**PAGE EXTRACT**
[Start of section]
I've been including my phone # in my audition file names for a long time, it's an excellent idea that I often share with others. I typically use TomTest_phonenumber_ClientName. Your example has the client name in the front. Do you think there is any advantage or disadvantage to whichever order one uses?

I'd expect that the listener will probably have a separate folder to hold all the auditions. If that is the case, I would think that putting your name FIRST would make it easier to find you.

Maybe this isn't a big deal either way, but anything I can do to make my client's job a little easier will give me an advantage. (By the way, something I've found that a lot of talent miss is to put their names in the file name for invoices. I sometimes am in a position to subcontract talent for a project, and I'll assemble the invoices myself and present one invoice to my client for all the talent services. It was frustrating to get an invoice named something like "GE_Invoice312" because I'd have NO idea who it was from unless I opened it, and I'd have to rename it myself. Lesson: make SURE you include your name on your invoices!)
Byron O
11/11/2015 at 8:20 AM
Great tips Dave, thanks for sharing.
Alan Sklar
11/10/2015 at 7:59 PM
Some super insights here. Dave is a gift to us all.
I offer 2 or 3 takes on an audition and try to show "range," a variety of approaches which means that: This guy can take direction. He's not locked into one read.

Some really good insights and suggestions. Thanks, Dave.
[End of section]
[Dataset entries]
[Start of section]
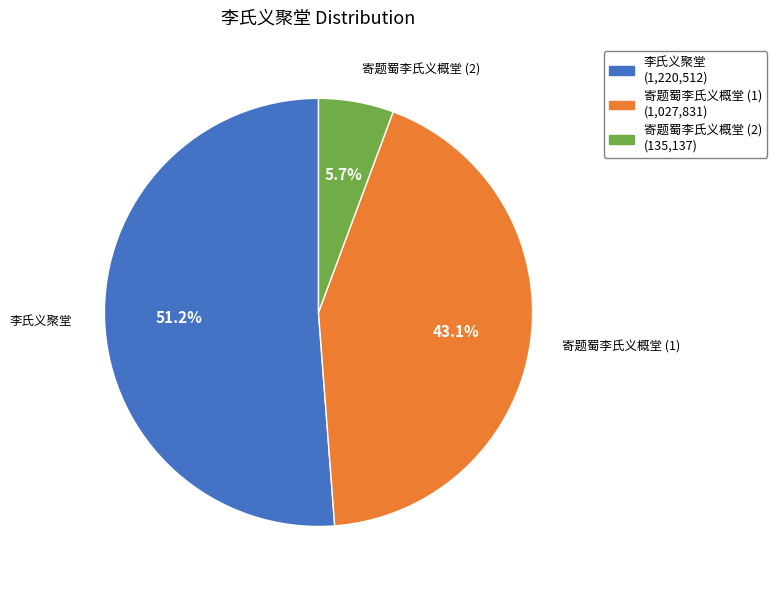

Is there any slice that represents more than half of the pie?

Yes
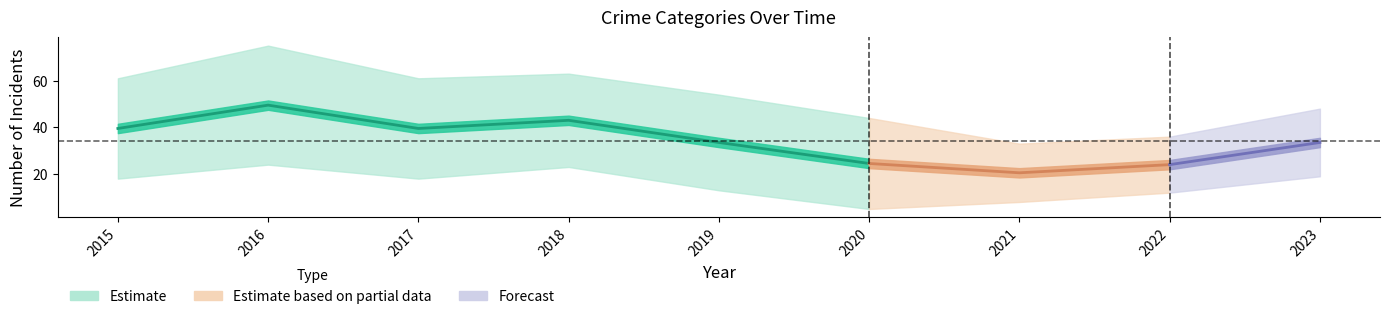

The value of Aggravated Assault at 2015 is 3. True or false?

False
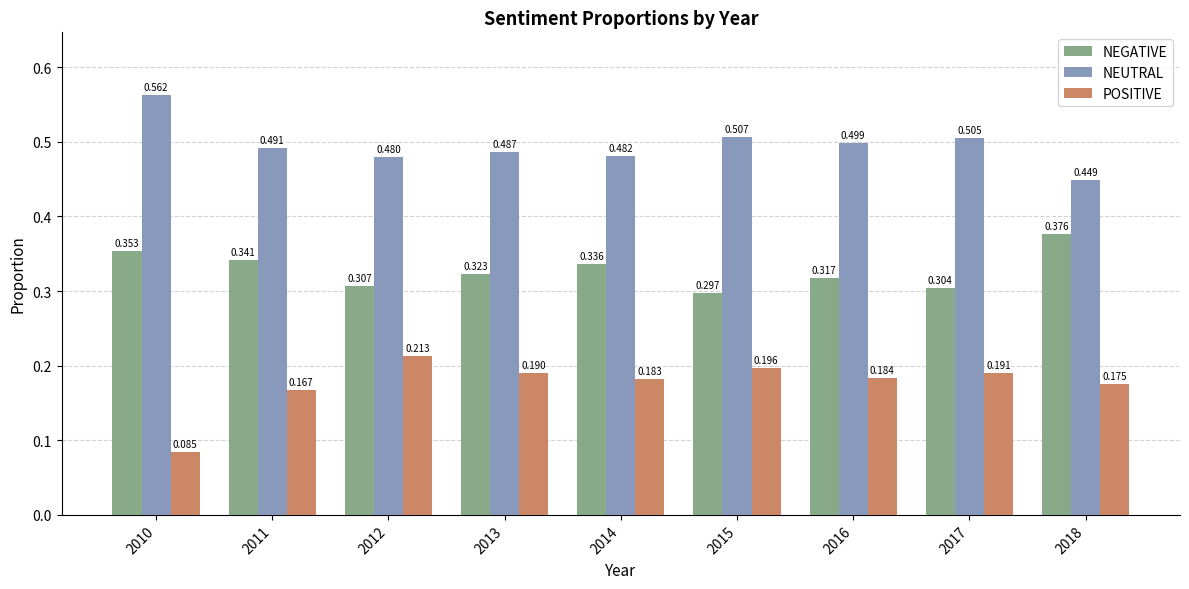

Is it true that NEGATIVE equals 0.4 at 2016?

False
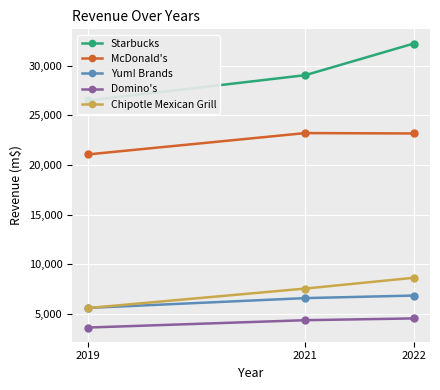

At which category is the sum across all series the highest?

2022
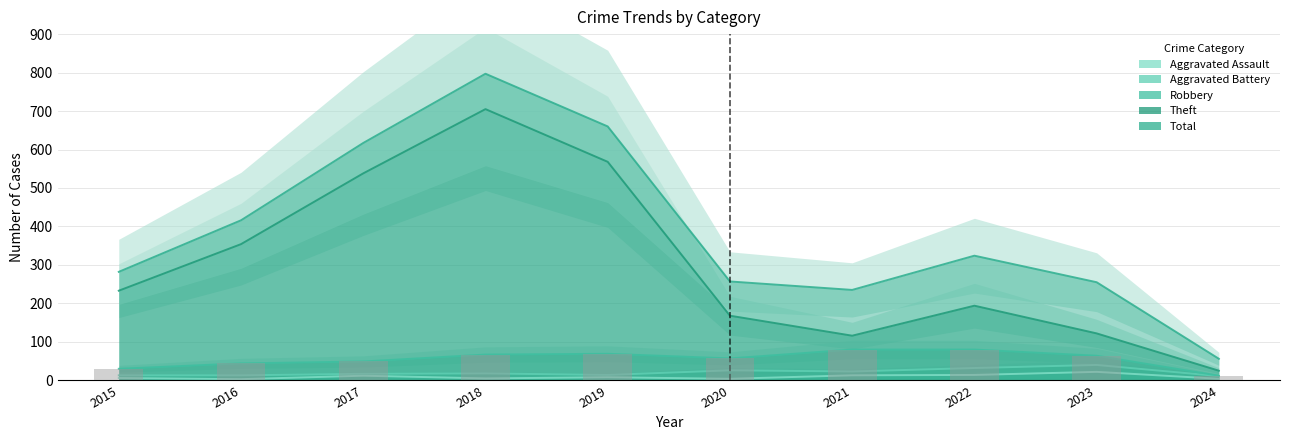

Which series has the largest range (max minus min)?

Total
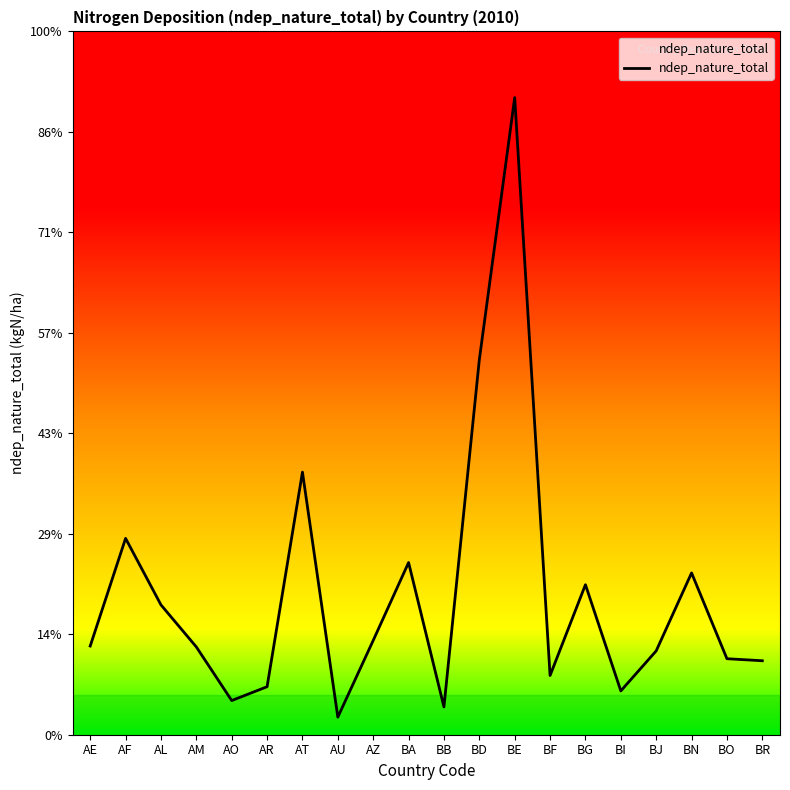

What position from the left is BI?

16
[End of section]
**EXPLORE THE MATERIAL**
1. In the voice-over comment thread, what file-name format does the first commenter typically use for auditions?
2. Write the next part of the voice-over comment thread, picking up after its last line.
You won't need the dataset entries for this work.

**TASK RESPONSES**
1. TomTest_phonenumber_ClientName

2.
Johnny George
11/10/2015 at 8:44 AM
Once again, you nailed it all in one discussion, Dave. Some may say DUH, but I always like to be reminded by various perspectives. The audition is the starting line for our work and still determines our path to success.

Thanks for the reminders.
Ken Foster
11/10/2015 at 8:40 AM
Thanks, Dave, for another pearl of wisdom. This not only makes audition sense, but some applies to today's electronic communication in general. After 20+ years in corporate office environments, it's shocking to see how many of these simple steps are still overlooked, or skipped altogether. Especially #7, the bonus, and honorable mention - universally applicable, but not universally applied. Thanks and kudos!
Howard Ellison
11/10/2015 at 8:39 AM
What good sense, naturally. Something I have yet to resolve (in seven years!) is which mic to go to in a competitive audition. I think my sweet 'n warm ribbon makes a better job of most narrative, BUT played alongside other punters using crisp 'n spitty condensers it might seem to lack impact. So I usually default to the condenser for audition. However, having done that, it's probably not wise to change it for the job. Guessing, forever guessing!